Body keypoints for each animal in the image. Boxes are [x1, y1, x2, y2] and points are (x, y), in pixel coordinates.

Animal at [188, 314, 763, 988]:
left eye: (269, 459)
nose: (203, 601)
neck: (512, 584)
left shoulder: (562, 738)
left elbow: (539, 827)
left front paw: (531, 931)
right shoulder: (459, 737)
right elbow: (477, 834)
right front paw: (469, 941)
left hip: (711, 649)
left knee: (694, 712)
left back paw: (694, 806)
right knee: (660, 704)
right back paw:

■ ■ ■ ■ ■ ■ ■

EXERCISE GOAL: Nothing but the lines from the one that contains "nose: (203, 601)" to the end of the listing should be given again, each exactly as it appears.

TASK SOLUTION:
nose: (203, 601)
neck: (512, 584)
left shoulder: (562, 738)
left elbow: (539, 827)
left front paw: (531, 931)
right shoulder: (459, 737)
right elbow: (477, 834)
right front paw: (469, 941)
left hip: (711, 649)
left knee: (694, 712)
left back paw: (694, 806)
right knee: (660, 704)
right back paw:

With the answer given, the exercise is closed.